» WHAT THE TASK ASKS:
Would you copy out the following entries exactly, without any of the pictures?
——
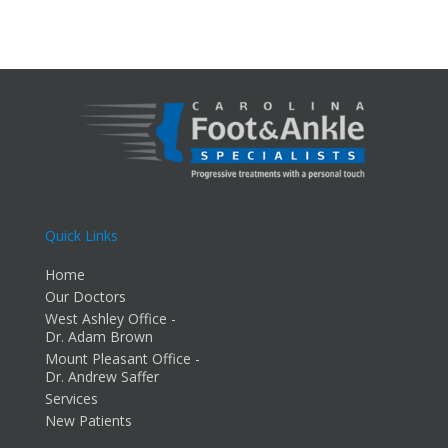
Quick Links
Home
Our Doctors
West Ashley Office -
Dr. Adam Brown
Mount Pleasant Office -
Dr. Andrew Saffer
Services
New Patients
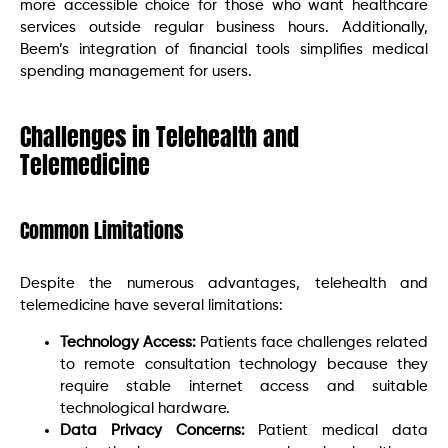
more accessible choice for those who want healthcare
services outside regular business hours. Additionally,
Beem’s integration of financial tools simplifies medical
spending management for users.
Challenges in Telehealth and
Telemedicine
Common Limitations
Despite the numerous advantages, telehealth and
telemedicine have several limitations:
Technology Access:
Patients face challenges related
to remote consultation technology because they
require stable internet access and suitable
technological hardware.
Data Privacy Concerns:
Patient medical data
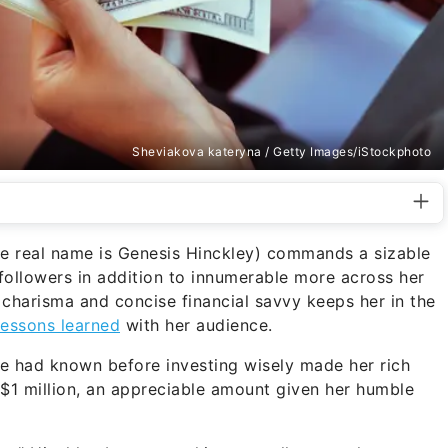
Sheviakova kateryna / Getty Images/iStockphoto
e real name is Genesis Hinckley) commands a sizable
followers in addition to innumerable more across her
 charisma and concise financial savvy keeps her in the
essons learned
with her audience.
she had known before investing wisely made her rich
 $1 million, an appreciable amount given her humble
——
» RESPONSE TO THE EXERCISE:
Quick Links
Home
Our Doctors
West Ashley Office -
Dr. Adam Brown
Mount Pleasant Office -
Dr. Andrew Saffer
Services
New Patients
more accessible choice for those who want healthcare
services outside regular business hours. Additionally,
Beem’s integration of financial tools simplifies medical
spending management for users.
Challenges in Telehealth and
Telemedicine
Common Limitations
Despite the numerous advantages, telehealth and
telemedicine have several limitations:
Technology Access:
Patients face challenges related
to remote consultation technology because they
require stable internet access and suitable
technological hardware.
Data Privacy Concerns:
Patient medical data
Sheviakova kateryna / Getty Images/iStockphoto
e real name is Genesis Hinckley) commands a sizable
followers in addition to innumerable more across her
 charisma and concise financial savvy keeps her in the
essons learned
with her audience.
she had known before investing wisely made her rich
 $1 million, an appreciable amount given her humble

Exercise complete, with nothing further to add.